Swim the Suck race report, part II

First part here.

So, we all took off at the sound of the horn. I let a lot of the speedy swimmers, like Penny Palfrey and Martin Strel (!) head off first. I started out and a short time into the first few minutes I stopped to try and find Tony. I found him and waved to him, then put my head down and got swimming. A couple minutes later I saw him far off to my right still searching for me, so I waved again, and just a few seconds later, he was beside me. Tony told me later that even at my first feeding (00:30) there were still kayakers calling out numbers and looking for their swimmers.

As I stated, this was my first escorted swim. I loved the thought of just breathing and not worrying about sighting. I still had the urge to do it for the first little bit. This was the first time for Tony as well. He’d never escorted a swimmer before. But I got over the need to look ahead really quickly and just swam.

## Dataset extract
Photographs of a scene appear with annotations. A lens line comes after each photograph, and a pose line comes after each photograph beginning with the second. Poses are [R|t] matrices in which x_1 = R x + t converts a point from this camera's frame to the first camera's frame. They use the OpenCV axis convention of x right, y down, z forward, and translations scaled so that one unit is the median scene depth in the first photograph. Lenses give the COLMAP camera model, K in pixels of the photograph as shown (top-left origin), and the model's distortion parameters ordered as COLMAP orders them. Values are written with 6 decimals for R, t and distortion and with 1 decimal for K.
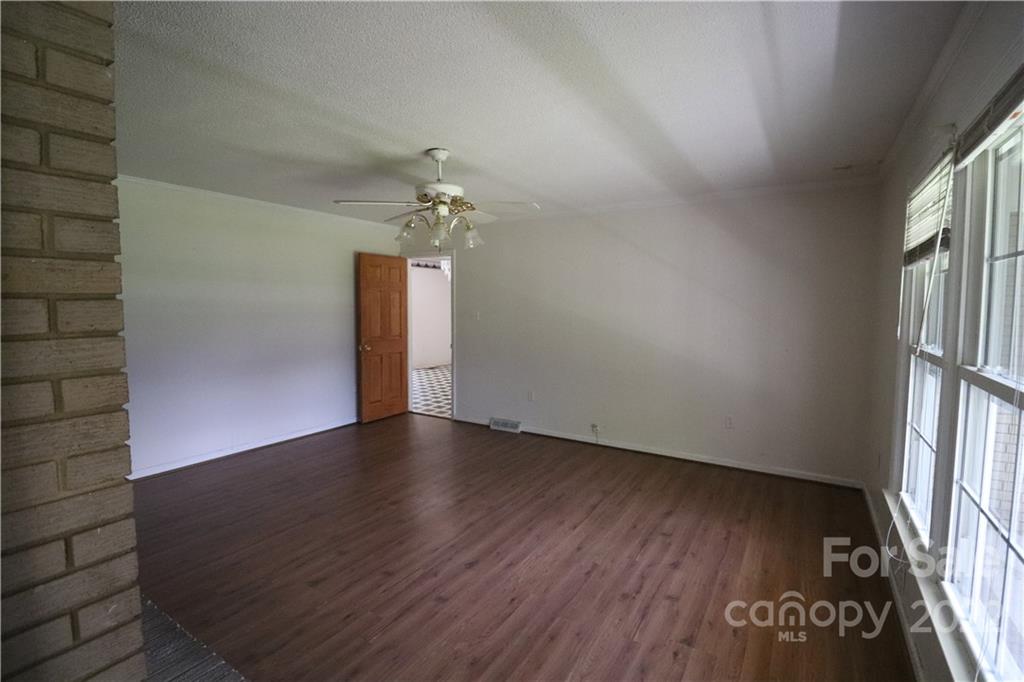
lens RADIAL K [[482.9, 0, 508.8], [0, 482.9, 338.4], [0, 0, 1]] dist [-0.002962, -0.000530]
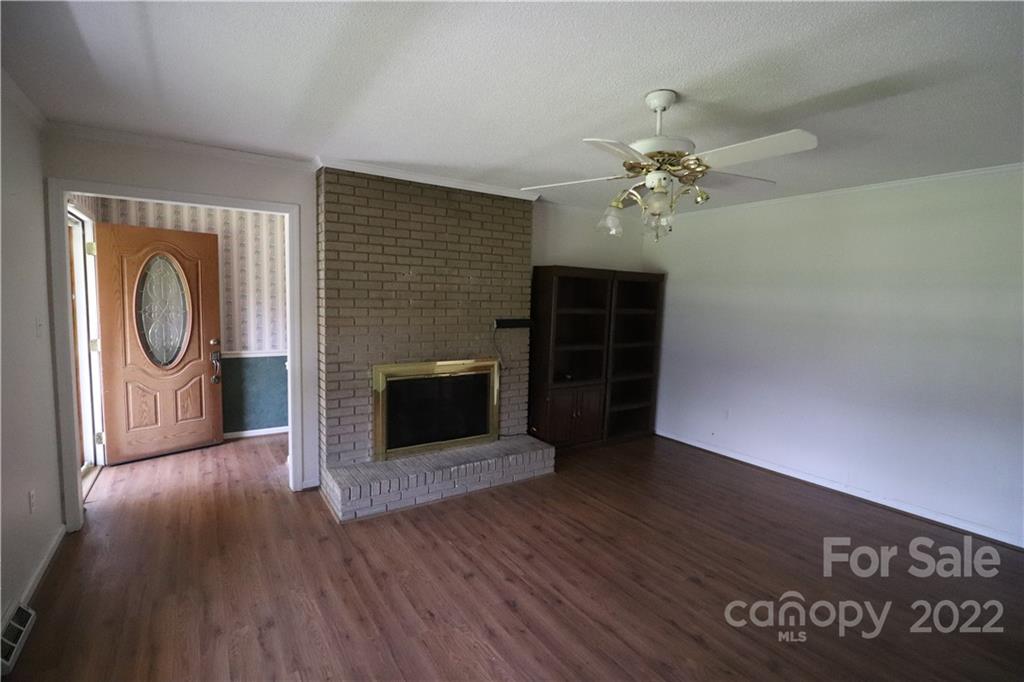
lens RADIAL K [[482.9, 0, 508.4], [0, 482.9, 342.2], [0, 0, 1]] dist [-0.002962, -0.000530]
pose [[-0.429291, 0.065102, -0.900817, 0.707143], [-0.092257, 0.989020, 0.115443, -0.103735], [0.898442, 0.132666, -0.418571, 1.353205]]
* * *
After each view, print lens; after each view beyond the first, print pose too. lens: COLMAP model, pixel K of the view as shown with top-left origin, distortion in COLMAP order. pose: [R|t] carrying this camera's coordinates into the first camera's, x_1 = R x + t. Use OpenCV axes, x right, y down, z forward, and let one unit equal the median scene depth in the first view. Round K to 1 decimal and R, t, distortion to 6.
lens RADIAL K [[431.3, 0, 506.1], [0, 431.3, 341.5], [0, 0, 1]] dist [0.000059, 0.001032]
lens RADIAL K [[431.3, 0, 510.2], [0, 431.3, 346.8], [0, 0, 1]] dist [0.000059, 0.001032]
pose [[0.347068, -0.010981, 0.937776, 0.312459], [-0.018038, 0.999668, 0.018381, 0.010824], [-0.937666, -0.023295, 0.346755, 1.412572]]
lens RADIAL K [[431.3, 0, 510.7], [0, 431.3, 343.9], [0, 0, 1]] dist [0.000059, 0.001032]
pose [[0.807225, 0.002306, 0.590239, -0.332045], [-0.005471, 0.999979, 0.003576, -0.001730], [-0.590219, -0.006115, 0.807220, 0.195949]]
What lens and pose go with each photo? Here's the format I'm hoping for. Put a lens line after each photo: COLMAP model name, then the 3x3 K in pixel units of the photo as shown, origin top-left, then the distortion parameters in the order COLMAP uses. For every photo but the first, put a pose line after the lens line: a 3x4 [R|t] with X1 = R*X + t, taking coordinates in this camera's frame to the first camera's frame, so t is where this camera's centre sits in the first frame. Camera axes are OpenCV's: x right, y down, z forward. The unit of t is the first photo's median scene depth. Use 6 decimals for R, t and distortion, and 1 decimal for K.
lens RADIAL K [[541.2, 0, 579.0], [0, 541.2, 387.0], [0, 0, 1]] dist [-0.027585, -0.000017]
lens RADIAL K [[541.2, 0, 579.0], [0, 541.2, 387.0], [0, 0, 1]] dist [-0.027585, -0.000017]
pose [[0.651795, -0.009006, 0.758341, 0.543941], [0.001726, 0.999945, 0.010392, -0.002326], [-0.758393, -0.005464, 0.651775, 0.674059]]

## Study questions
1: According to the Swim the Suck race report, at what time did the first feeding come?
2: Carry the Swim the Suck race report forward from its last sentence.

## Answers to this exercise
1: At 00:30.

2:
The first feeding took quite a while, or at least it felt like it did. But the first feeding came up, and I gulped too much, like I described in Part I. Another thing that happened during the first feeding was that someone came up right behind me and, despite my efforts, ran into my feeding cup twine. I tried to get as close to the kayak as possible without touching, but I just couldn’t avoid her. No problem. She looked up, apologized, untangled herself, then kept on swimming.

After my hacking fit, the feedings just kept coming. At some point early, either between feed 1 and 2, or 2 and 3, I recalled someone in one of the forums, describing their EC swim, said, “Swim from feed to feed.” I started to do that. I really felt like I was running out of things to think about. I tried not to look too much to the right (the side I breath on) because at some point there were mileage markers. The last thing I wanted to know was how far I’d gone.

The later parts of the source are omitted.